++++ DATA UNDER STUDY

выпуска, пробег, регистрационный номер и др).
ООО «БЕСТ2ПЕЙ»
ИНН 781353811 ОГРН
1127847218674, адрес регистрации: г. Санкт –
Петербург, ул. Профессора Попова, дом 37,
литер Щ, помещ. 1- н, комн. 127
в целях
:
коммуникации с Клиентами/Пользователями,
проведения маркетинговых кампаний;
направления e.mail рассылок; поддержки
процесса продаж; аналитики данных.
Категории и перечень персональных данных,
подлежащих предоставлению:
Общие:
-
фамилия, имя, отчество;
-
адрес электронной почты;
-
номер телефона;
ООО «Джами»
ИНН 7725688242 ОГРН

++++++++

EXERCISE: Quote the listing word for word from its first line through the line in which "проведения маркетинговых кампаний;" appears.

SOLUTION:
выпуска, пробег, регистрационный номер и др).
ООО «БЕСТ2ПЕЙ»
ИНН 781353811 ОГРН
1127847218674, адрес регистрации: г. Санкт –
Петербург, ул. Профессора Попова, дом 37,
литер Щ, помещ. 1- н, комн. 127
в целях
:
коммуникации с Клиентами/Пользователями,
проведения маркетинговых кампаний;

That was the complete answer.